Reviews

EDWARD GLANNON

 

By Alexander Brook  

 

Living American Art Bulletin, October 1939

 

About eight years ago I received a letter, postmarked at Pittsburgh and signed by Edward Glannon, a name totally unknown to me.  It was a letter of appreciation concerning some pictures of mine being currently shown there. … I was more taken by the straightforwardness and simplicity of its expression than by what it actually said… I felt that I would like to keep in touch with him, and perhaps see some examples of his pictures, though at the time I did not ask him to send any for fear they would be too disappointing, even allowing for his youth. 

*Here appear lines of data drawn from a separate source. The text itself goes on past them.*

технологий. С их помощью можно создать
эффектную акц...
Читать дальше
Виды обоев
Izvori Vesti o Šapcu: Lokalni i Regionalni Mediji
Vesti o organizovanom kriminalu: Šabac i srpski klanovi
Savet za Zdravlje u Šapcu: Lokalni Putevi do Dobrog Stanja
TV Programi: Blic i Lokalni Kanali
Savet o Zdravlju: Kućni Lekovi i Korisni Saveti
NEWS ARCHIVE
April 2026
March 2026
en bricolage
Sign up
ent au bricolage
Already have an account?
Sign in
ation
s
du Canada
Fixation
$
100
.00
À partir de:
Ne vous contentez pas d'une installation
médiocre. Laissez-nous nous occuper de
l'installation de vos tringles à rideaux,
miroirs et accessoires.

Two years went by with an occasional interchange of letters.  In one Glannon expressed a wish to come to New York to study … I answered and asked him to send me a few paintings.  They, in due time, arrived and I was immediately enthusiastic about them.  At the Art Student’s League the Board of Control awarded him a scholarship and the young man came on and has remained here ever since.

Glannon was no more disappointing than his pictures.  His eagerness and keen observation; his zest and honesty struck me at once.  He has worked hard not only at his painting but at making a living at various jobs, including one in Montana when he joined the C.C.C.  He is a romantic, and the rugged, wild country appealed to him and supplied him with sufficient subject matter for the following years.  These were good sized paintings, robust renderings of mountains and forest fires; of turbulent skies and violent colored earth.  Were they too uncontrolled and disorganized?  Was the textured sometimes rather disagreeable and the color rasping?  Yes, indeed they were all these things, but they also had something heroic and noble about them too; something far beyond the reach of the more cautious and able student …

It is unpretentious painting which carries no social message; the material he uses merely expresses his preferences to the scenes about  him. …  His work reflects the kind of person he is and his intentions are direct and unhampered by ideas other than those becoming his nature.  

At sixteen Glannon was the oldest of ten children and had already been working at odd jobs for a year or more to help out with the family budget.  He lived in a suburb of Pittsburgh, and in this environment and among his friends and acquaintances, art was a subject never mentioned as it had nothing to do with their lives.  It is a not too uncommon  trick of nature to single out the most unlikely places to breed and rear men and women whose destiny it is to draw apart from the usual and go their way contrary to all obvious indications as to what they should do. 

 

[Glannon apprenticed for Alexander Brook, a well known painter of the 1930’s.     Brook painted a fine portrait of Glannon, Portrait of a Young Painter, which is on loan to the Portland Museum of Art in Portland, Maine.]